In Philadelphia, the firm will be paid $425,000 to develop a set of conceptual designs that could be refined later into buildable projects. Hargreaves will focus on four strategic points along the waterfront: the existing cap over I-95 between Chestnut and Walnut Streets, the Market Street scissor ramps, the pedestrian bridge at South Street, and the land around the marina basin.

Designing new connections at these spots is just a beginning, acknowledged Marilyn Jordan Taylor, who chairs the DRWC's planning committee, but "we felt it was time to start moving forward with that technical and conceptual work."

Their action comes after nearly a decade of discussion about the central Delaware, one of the least developed of all urban waterfronts in America. It's been two years since the DRWC completed a master plan for the area.

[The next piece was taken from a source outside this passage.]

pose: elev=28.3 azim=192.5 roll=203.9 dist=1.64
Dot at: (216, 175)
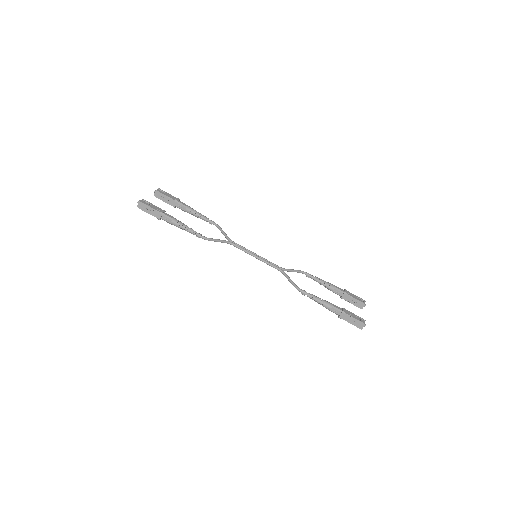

It was that plan that first scotched the idea of getting rid of the '60s-era highway, which cuts off the oldest part of Philadelphia from William Penn's original landing spot. Instead, the plan suggested building a wide, bridge-like structure to ramp down to the water's edge. There is an existing cap on top of I-95, between Chestnut and Walnut Streets, but it stops at Columbus Boulevard - 30 feet above the level of Penn's Landing.

Mary Margaret Jones, the Hargreaves principal who will work on the design, said her team had already begun talking about possible strategies. One option would be to stretch the existing cap over Columbus Boulevard to create a large park. The elevated structure would be brought down gradually to the waterfront level with a series of terraced "rooms."

Whatever solution they propose, it will involve razing the Great Plaza, the amphitheater that was installed at Penn's Landing in the mid-'80s in effort to make the space more usable. The problem, Taylor said, "is that you need 5,000 people to make the space feel activated."

It is a bit ironic that the cap will become the centerpiece of Hargreaves' work. When discussions about improving the Delaware first began, the intent was to move away from Philadelphia's single-minded focus on Penn's Landing, perhaps the most difficult site along the central Delaware.

But Taylor believes it is time to shift the focus back to Penn's Landing, the most public part of the waterfront, she said, and the extended cap has the potential to become Philadelphia's "fifth square." It would be the same size as Rittenhouse Square, about seven acres. There would be space for the development of midrise buildings on either side of the new park.

After the waterfront master plan was released in 2011, the expectation was that the city's first big project would be a mixed-used development on Festival Pier, at Spring Garden Street. Progress on that project has been delayed because of the need to do extensive soil and structural studies, to determine how much shoring would be needed to support building construction. The pier was once occupied by a city incinerator.

The results of that testing is expected in the next four to six weeks.